TAMPA — Historic preservationists were furious in 2019 when the owners of West Tampa’s Santaella Cigar Factory chose to cover the exterior’s yellow bricks with white paint.

City Council weighed in, too, discussing whether they should step in and force local historic landmark designation on the building, which would prevent the exterior from being modernized.

The concern was that the paint job would ruin the historic integrity of the cigar factory built in 1904. The city chose not to step in, deciding that the designation was up to the property owner.

Most of the interior and less than half the Santaella’s exterior were painted white, but the paint job was never finished. Now, the building is set to have new owners, and one of their first orders of business is to remove the white paint.
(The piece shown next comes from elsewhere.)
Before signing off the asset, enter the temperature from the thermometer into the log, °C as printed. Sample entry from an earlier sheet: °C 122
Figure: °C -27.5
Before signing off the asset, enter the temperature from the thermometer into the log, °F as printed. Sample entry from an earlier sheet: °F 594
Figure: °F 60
It turns out that the paint could do more than ruin the cigar factory’s historic integrity: It could damage the structure.
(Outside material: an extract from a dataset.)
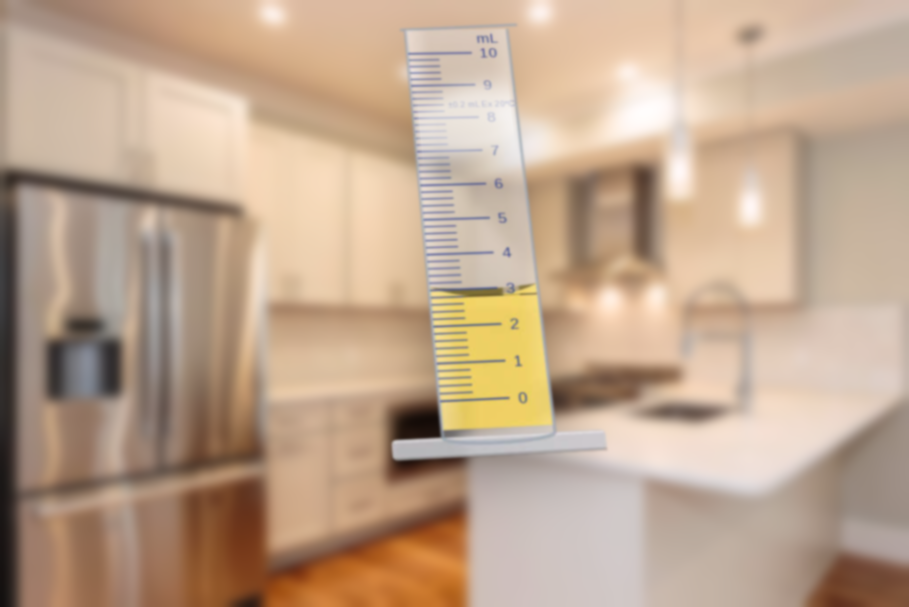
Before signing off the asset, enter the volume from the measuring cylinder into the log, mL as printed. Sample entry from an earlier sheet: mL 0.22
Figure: mL 2.8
“It actually kills the brick,” said Andrew Coogan, who with his fiancee, Allie Ryann, recently began leasing the cigar factory so that they could begin restoration while finalizing the deal to purchase it.

The paint, he explained, covers the pores of the brick, which release moisture. Eventually, that causes deterioration. The cigar factory is not in imminent danger, but the paint could prevent it from surviving another 119 years.
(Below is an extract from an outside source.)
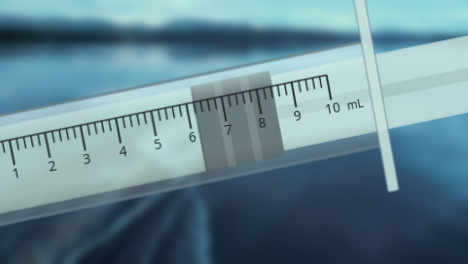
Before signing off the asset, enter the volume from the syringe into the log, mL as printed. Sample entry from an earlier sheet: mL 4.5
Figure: mL 6.2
The couple plans to add a distillery, restaurant and wedding and event venue to the first floor, a garden courtyard outside and a rooftop bar that has a view of downtown. They also want to change the address from 1906 N. Armenia Ave. to 1904 N. Armenia Ave. to reflect the year the cigar factory opened.

The second and third floors will be refurbished but remain artist lofts, as they have been since 1998.

The current owners, Philip Farley III and Henry Bentley, had similar plans when they purchased the three-story, 58,000-square-foot cigar factory for $3.2 million in 2018.

Coogan has experience in renovation through his Coogan Window & Door installation company, and Ryann has been renting space in the factory for a few years for her photography.

“I’d walk through and imagine what it could be like,” Ryann said.

Another tenant told her the building was for sale.

“It was pretty organic the way the opportunity came up,” Ryann said. “It wasn’t like we were searching for it. We then kind of just started tinkering around with ideas and kept going. We both agreed that cigar factories are worth investing in.”

There were more than 200 factories at the peak of Tampa’s cigar industry. Today, two dozen remain. Only one still produces cigars, and around half are protected as local historic landmarks, a designation that also makes it more difficult to demolish a building. Keeping the exterior’s historic look is costly, but landmark status brings government grant opportunities.

Coogan and Ryann might seek the designation. But they first want to focus on finalizing the sale, signing first-floor tenants and, of course, removing that white paint.

“It’s an ambitious goal,” Coogan said. “The building has great possibility and is worth the work. We didn’t want to be those people who are not willing to pick up the sword.”